## Work to be completed
Locate each line in the entries below that contains the string "left", treating matches as case-sensitive, and copy those lines out.

## Recorded data
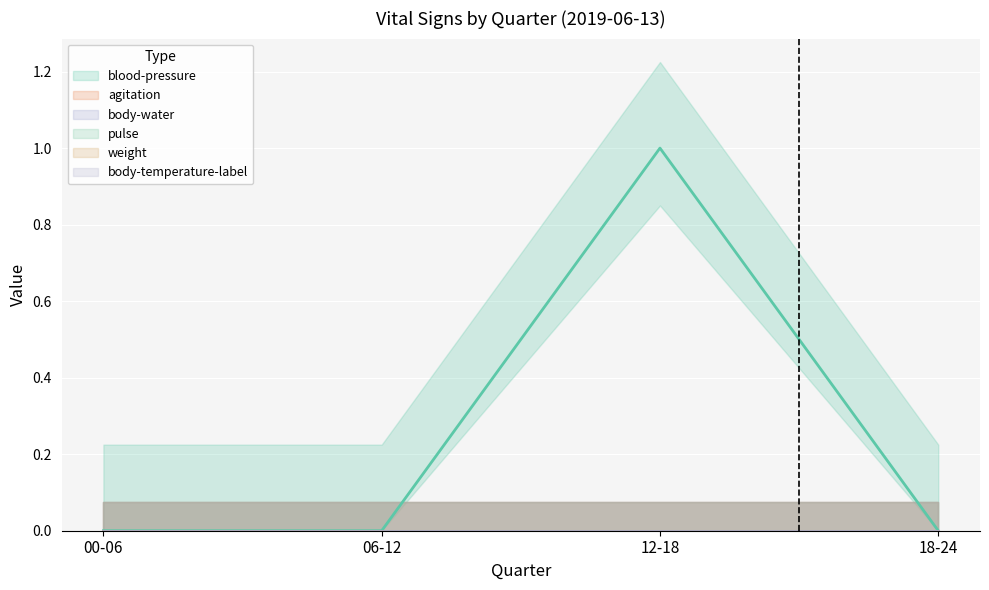

What is the label of the 2nd point from the left?

06-12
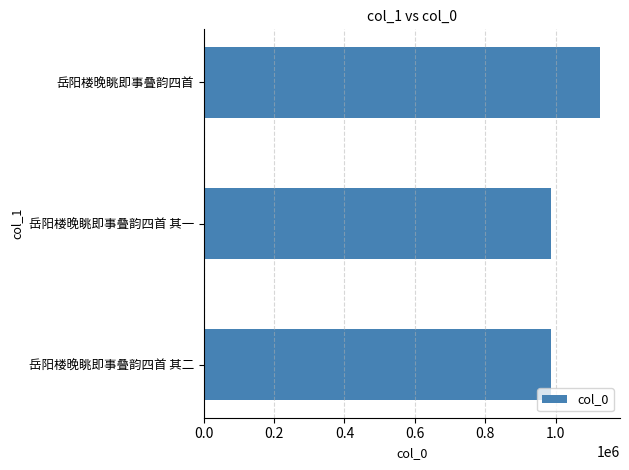

Where is the data nearest to the value 1056643?

岳阳楼晚眺即事叠韵四首 其一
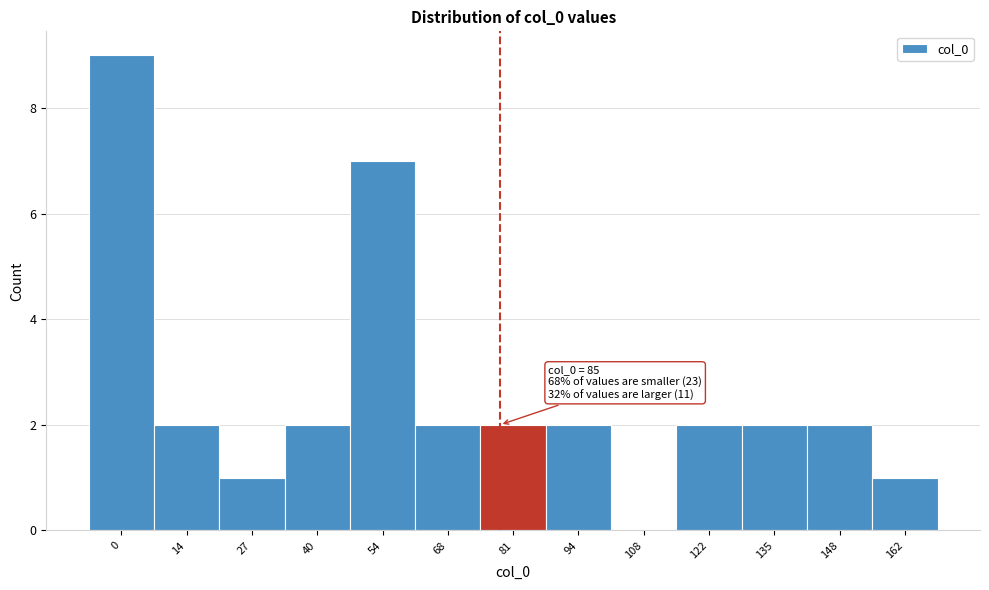

Reading left to right, what are all the values shown in this chart?

0=9	14=2	27=1	40=2	54=7	68=2	81=2	94=2	108=0	122=2	135=2	148=2	162=1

## Solved exercise
What is the label of the 2nd point from the left?
Reading left to right, what are all the values shown in this chart?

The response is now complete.